§ **O problema**
No texto sobre o 25 de abril, desde que ano estava Marcelo Caetano no poder?

§ **Excerto do texto**
>>>>>
Para Portugal, o 25 de abril é um monumento. Uma data simbólica. Um divisor de águas que, em 1974, marcou não só o ponto de cesura entre o fim da ditadura e o nascimento da democracia, mas também o colapso do colonialismo e o sucesso definitivo das lutas pela independência das chamadas “províncias ultramarinas” lusitanas, nomeadamente em África. «É um momento fundador da história do país, de tal forma que hoje ninguém — exceto uma pequena minoria — se atreve a pô-lo em questão ou contestá-lo publicamente», diz a L’Osservatore Romano Fernando Tavares Pimenta, historiador e investigador do Centro de Estudos de História do Atlântico-Alberto Vieira, da Madeira.
As notas de “Grândola, Vila Morena”, uma canção de Zeca Afonso dedicada ao movimento proletário, até então proibida pela censura, que na manhã do 25 de abril deu o La à revolução, e os cravos enfiados nos canhões e espingardas, correm o risco de serem banalizados e de se tornarem fotogramas a guardar nostalgicamente no baú de uma memória romântica. Em vez disso, «algo de singular e único aconteceu realmente nesse dia, pois o que tinha começado como um golpe de Estado militar de alguns capitães em particular — os “capitães de abril” — fartos do regime salazarista do “Estado Novo”, que via Marcelo Caetano no poder desde 1968, transformou-se quase imediatamente numa revolução popular pacífica: queriam o fim da ditadura e o fim das guerras em curso nas colónias africanas portuguesas, e o povo “libertado” saiu espontaneamente à rua apoiando a ação dos militares» reunidos no Movimento das Forças Armadas (Mfa). «Não foi, pois, o poder das armas», escreveu Franco Lorenzoni, correspondente no país em 1974-1975, «que derrubou o fascismo português, mas a renúncia explícita ao seu uso por parte dos militares, que permitiu à população solidarizar-se com aquela revolta e conquistar finalmente a liberdade e a democracia».
<<<<<
§ **Dados registados**
>>>>>
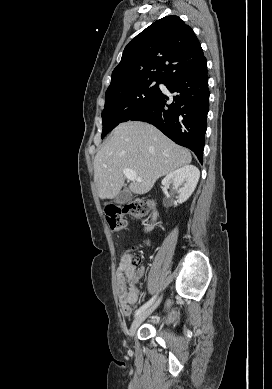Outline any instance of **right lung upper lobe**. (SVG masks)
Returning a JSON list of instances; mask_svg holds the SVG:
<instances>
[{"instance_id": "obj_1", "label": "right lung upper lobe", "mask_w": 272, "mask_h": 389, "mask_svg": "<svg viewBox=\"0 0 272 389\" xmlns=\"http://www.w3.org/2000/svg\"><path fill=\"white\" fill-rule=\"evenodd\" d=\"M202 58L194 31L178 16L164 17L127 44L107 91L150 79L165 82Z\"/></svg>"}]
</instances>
<<<<<
>>>>>
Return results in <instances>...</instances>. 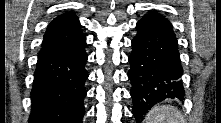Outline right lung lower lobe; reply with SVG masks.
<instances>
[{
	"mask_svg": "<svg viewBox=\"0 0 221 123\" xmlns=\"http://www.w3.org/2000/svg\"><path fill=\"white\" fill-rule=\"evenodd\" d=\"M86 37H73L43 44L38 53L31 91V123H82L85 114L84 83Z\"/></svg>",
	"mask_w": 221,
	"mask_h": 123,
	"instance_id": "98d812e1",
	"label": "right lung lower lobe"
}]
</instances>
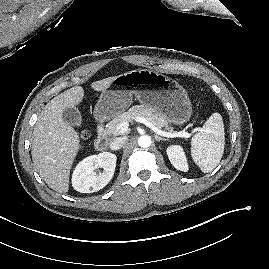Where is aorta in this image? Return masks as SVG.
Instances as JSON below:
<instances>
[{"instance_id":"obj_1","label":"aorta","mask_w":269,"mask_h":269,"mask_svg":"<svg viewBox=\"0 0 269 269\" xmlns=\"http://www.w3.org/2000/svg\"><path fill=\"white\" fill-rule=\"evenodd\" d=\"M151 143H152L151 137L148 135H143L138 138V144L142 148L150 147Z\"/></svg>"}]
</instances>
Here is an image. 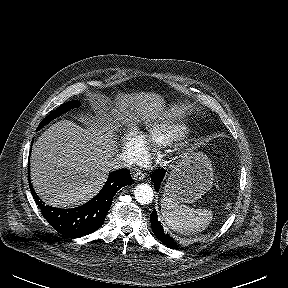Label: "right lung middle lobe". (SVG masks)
<<<<<
§ **Resposta ao exercício**
Desde 1968.